**Work to complete**
Of all the lines in the entries below, give again exactly those starting at the line containing "micrograph shows no" and ending at the line containing "is no significant", both ends included, and no others.

**Record extracts**

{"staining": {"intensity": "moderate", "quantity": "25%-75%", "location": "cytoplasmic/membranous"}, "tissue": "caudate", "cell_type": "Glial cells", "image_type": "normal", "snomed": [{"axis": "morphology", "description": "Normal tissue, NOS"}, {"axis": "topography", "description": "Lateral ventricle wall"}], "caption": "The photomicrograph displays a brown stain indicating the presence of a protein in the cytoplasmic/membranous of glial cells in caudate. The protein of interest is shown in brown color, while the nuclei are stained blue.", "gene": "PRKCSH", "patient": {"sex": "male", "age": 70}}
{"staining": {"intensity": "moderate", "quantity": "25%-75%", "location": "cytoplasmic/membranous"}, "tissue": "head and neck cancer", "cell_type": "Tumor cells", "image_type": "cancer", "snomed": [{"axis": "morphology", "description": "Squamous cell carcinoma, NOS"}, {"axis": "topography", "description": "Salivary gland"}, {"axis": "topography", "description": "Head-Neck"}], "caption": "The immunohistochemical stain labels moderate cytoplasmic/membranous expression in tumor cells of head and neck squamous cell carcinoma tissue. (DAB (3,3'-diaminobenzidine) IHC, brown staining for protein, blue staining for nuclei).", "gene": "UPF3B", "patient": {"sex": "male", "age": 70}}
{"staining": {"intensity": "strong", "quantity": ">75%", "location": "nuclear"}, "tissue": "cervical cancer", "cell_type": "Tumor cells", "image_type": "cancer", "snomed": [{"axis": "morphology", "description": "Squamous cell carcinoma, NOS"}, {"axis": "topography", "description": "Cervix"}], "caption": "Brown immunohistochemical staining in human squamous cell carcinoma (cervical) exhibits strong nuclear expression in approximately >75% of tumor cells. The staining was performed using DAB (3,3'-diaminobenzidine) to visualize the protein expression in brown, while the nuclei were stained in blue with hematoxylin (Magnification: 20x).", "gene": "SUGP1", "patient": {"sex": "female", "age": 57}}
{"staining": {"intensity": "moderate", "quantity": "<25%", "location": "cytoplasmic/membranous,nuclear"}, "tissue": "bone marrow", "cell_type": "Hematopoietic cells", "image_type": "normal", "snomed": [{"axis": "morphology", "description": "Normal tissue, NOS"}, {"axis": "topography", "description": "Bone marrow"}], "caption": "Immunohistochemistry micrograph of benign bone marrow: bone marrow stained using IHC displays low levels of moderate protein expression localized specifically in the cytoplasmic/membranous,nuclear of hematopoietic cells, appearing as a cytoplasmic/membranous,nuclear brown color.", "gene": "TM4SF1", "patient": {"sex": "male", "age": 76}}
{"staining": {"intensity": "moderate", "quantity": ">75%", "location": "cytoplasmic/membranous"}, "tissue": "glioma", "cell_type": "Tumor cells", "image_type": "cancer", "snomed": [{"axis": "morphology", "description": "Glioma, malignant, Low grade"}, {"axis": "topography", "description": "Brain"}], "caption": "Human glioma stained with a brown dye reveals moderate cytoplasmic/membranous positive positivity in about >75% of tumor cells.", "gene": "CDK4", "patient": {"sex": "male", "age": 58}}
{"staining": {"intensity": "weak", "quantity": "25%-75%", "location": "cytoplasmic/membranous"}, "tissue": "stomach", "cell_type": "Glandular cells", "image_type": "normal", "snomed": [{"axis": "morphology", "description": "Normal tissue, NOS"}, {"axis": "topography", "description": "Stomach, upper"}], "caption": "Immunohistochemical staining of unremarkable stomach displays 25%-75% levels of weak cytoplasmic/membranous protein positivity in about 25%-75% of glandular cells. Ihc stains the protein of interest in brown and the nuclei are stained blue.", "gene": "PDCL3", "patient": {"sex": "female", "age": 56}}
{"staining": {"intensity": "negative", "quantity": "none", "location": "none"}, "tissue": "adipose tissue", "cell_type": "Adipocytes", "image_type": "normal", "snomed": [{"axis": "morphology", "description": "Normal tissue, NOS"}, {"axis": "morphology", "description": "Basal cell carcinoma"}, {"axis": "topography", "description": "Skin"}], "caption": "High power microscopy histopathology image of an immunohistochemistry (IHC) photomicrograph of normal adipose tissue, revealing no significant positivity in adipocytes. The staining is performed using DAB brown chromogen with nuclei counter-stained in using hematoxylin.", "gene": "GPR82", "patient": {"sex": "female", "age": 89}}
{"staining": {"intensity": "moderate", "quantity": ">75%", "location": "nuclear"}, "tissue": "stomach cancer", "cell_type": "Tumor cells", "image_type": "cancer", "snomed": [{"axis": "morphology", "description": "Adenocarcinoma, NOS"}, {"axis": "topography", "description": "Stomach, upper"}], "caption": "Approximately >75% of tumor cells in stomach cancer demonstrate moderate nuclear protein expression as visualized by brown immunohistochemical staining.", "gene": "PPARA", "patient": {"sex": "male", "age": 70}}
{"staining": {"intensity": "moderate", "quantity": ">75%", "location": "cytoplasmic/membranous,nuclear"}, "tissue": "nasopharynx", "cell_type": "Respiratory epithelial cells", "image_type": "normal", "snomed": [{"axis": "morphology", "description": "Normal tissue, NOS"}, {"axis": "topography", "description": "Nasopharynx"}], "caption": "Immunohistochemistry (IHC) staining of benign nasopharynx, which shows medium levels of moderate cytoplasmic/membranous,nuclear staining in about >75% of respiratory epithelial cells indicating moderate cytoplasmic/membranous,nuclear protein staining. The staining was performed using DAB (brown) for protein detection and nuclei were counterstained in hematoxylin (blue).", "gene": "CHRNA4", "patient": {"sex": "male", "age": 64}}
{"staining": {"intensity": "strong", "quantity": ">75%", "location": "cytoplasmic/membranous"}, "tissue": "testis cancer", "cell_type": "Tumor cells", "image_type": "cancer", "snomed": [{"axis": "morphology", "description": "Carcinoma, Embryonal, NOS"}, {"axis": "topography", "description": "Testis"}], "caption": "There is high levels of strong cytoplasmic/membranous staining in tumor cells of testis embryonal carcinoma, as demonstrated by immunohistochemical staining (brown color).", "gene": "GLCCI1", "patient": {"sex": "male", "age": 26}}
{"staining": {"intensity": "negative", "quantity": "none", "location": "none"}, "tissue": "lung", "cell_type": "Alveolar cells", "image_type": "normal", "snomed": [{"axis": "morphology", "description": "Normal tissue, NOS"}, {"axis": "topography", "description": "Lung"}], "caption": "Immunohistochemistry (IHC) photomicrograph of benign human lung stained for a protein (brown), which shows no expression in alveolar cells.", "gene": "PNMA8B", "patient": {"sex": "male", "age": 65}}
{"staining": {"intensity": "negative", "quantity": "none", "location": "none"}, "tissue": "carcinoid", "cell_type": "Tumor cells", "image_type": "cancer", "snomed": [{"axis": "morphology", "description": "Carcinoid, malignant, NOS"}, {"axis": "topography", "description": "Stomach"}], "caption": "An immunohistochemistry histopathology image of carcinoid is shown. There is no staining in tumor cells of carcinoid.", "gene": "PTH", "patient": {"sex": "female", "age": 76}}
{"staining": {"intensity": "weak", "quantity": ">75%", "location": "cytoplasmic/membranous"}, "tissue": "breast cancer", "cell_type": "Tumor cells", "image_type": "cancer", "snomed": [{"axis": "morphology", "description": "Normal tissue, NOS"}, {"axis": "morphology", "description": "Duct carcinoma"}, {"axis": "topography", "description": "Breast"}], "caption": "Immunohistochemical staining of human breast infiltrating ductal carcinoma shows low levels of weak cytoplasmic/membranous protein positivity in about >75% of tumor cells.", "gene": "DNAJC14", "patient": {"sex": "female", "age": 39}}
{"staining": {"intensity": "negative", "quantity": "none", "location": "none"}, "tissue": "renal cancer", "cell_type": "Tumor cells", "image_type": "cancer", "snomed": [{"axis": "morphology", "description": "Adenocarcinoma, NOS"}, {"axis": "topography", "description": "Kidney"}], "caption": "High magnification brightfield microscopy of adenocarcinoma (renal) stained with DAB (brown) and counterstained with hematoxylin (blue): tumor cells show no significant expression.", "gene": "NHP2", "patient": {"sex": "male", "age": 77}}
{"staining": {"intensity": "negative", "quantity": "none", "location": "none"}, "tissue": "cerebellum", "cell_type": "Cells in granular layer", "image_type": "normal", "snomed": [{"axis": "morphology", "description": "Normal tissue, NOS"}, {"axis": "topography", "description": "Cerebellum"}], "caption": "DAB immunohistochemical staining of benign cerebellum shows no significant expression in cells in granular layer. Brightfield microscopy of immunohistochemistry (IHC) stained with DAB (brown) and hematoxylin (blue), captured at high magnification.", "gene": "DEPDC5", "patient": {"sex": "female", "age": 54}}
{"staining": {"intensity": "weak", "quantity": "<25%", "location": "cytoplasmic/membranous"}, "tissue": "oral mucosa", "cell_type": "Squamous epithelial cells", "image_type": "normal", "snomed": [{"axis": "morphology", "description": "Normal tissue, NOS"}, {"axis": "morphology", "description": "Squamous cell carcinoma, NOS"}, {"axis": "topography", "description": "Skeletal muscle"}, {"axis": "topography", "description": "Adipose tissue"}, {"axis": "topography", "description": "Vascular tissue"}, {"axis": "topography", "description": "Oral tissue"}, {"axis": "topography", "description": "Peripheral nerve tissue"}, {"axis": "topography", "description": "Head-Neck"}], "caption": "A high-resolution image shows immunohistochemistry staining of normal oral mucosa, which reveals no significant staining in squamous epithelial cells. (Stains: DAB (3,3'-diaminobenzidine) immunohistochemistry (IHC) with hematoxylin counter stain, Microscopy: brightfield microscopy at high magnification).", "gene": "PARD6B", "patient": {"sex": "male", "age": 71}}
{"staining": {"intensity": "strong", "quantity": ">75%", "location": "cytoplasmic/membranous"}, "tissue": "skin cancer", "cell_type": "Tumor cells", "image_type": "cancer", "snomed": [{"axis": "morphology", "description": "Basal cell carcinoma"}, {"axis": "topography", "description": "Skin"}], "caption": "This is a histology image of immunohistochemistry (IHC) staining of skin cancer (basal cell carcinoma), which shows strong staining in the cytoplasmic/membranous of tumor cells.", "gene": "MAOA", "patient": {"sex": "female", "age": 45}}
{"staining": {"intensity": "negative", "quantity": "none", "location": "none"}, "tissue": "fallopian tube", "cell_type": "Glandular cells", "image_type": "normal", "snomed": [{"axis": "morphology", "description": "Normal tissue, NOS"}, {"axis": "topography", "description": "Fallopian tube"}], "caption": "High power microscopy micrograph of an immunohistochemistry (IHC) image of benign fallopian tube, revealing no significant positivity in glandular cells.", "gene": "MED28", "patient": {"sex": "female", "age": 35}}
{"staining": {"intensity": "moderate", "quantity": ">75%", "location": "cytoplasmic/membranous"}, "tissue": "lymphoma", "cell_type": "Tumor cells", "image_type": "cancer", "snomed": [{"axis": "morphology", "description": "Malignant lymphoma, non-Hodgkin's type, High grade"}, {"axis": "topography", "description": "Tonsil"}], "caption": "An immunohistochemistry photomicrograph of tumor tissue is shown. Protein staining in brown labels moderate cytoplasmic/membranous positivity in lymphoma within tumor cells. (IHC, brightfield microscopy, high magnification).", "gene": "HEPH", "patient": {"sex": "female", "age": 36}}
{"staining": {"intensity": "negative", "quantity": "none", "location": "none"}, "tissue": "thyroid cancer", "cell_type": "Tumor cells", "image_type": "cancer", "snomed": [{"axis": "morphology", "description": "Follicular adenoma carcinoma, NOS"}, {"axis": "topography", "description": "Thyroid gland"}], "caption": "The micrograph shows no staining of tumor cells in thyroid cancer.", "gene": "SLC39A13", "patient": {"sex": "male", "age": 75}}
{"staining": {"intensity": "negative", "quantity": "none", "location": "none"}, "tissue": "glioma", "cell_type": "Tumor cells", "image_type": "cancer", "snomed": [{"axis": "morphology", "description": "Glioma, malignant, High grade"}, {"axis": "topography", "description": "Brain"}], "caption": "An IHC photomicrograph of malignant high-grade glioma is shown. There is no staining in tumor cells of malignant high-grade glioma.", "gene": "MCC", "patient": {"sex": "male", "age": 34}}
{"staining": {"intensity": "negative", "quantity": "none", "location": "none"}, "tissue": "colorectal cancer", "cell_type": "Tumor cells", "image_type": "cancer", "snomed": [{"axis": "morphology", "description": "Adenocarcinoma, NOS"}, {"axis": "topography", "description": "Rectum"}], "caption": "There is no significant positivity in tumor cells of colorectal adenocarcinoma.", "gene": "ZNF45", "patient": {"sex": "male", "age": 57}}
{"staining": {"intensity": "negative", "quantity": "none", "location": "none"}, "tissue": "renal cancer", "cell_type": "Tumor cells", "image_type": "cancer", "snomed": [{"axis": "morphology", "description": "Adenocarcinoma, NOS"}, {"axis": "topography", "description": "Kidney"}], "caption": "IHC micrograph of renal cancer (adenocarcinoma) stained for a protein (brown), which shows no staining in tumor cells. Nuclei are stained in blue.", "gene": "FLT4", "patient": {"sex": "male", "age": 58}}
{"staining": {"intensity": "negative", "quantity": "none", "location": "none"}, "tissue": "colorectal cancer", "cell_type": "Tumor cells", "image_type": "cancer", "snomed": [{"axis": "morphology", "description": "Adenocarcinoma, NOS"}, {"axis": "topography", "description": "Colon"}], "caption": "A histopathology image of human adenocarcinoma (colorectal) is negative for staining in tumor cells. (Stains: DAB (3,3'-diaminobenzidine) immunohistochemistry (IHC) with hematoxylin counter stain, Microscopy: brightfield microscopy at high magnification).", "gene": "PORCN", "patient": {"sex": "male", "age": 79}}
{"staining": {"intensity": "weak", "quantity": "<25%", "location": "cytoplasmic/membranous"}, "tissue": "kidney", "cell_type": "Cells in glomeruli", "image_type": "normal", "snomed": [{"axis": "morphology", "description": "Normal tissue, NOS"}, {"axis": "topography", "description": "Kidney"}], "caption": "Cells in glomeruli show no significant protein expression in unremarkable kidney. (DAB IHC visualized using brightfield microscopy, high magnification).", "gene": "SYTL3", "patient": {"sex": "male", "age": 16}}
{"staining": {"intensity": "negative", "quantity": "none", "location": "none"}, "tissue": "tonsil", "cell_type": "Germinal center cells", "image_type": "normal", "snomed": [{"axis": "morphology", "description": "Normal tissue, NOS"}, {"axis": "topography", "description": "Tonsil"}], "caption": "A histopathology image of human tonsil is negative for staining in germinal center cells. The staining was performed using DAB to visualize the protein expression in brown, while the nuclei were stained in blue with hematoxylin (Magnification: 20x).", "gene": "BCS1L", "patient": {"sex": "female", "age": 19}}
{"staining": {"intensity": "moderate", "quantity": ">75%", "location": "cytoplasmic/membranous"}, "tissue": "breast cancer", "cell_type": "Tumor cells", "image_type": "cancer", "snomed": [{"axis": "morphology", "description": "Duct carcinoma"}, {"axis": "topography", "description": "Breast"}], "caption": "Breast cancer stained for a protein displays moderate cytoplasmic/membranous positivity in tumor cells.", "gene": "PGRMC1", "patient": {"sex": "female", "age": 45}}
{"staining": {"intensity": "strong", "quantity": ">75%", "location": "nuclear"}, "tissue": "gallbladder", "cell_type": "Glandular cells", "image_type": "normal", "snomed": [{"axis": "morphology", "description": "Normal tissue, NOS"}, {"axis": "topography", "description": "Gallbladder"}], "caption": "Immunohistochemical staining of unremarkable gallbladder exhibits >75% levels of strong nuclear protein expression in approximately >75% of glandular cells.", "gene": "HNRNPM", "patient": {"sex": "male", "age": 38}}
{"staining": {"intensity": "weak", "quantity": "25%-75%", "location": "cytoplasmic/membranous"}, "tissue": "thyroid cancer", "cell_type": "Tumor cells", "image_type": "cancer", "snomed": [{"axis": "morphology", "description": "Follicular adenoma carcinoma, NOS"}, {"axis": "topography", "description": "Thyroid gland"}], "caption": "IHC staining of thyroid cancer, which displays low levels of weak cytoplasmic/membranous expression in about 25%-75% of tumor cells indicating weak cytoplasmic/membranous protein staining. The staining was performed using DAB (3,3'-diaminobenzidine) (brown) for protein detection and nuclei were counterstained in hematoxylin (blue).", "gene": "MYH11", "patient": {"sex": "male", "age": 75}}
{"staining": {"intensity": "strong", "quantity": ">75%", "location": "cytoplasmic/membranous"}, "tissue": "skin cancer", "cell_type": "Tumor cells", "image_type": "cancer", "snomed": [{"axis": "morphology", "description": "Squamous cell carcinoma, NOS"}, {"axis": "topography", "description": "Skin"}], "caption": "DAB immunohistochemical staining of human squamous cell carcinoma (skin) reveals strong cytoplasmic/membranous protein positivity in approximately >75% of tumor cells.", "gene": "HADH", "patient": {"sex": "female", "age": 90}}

**Output for this task**
{"staining": {"intensity": "negative", "quantity": "none", "location": "none"}, "tissue": "thyroid cancer", "cell_type": "Tumor cells", "image_type": "cancer", "snomed": [{"axis": "morphology", "description": "Follicular adenoma carcinoma, NOS"}, {"axis": "topography", "description": "Thyroid gland"}], "caption": "The micrograph shows no staining of tumor cells in thyroid cancer.", "gene": "SLC39A13", "patient": {"sex": "male", "age": 75}}
{"staining": {"intensity": "negative", "quantity": "none", "location": "none"}, "tissue": "glioma", "cell_type": "Tumor cells", "image_type": "cancer", "snomed": [{"axis": "morphology", "description": "Glioma, malignant, High grade"}, {"axis": "topography", "description": "Brain"}], "caption": "An IHC photomicrograph of malignant high-grade glioma is shown. There is no staining in tumor cells of malignant high-grade glioma.", "gene": "MCC", "patient": {"sex": "male", "age": 34}}
{"staining": {"intensity": "negative", "quantity": "none", "location": "none"}, "tissue": "colorectal cancer", "cell_type": "Tumor cells", "image_type": "cancer", "snomed": [{"axis": "morphology", "description": "Adenocarcinoma, NOS"}, {"axis": "topography", "description": "Rectum"}], "caption": "There is no significant positivity in tumor cells of colorectal adenocarcinoma.", "gene": "ZNF45", "patient": {"sex": "male", "age": 57}}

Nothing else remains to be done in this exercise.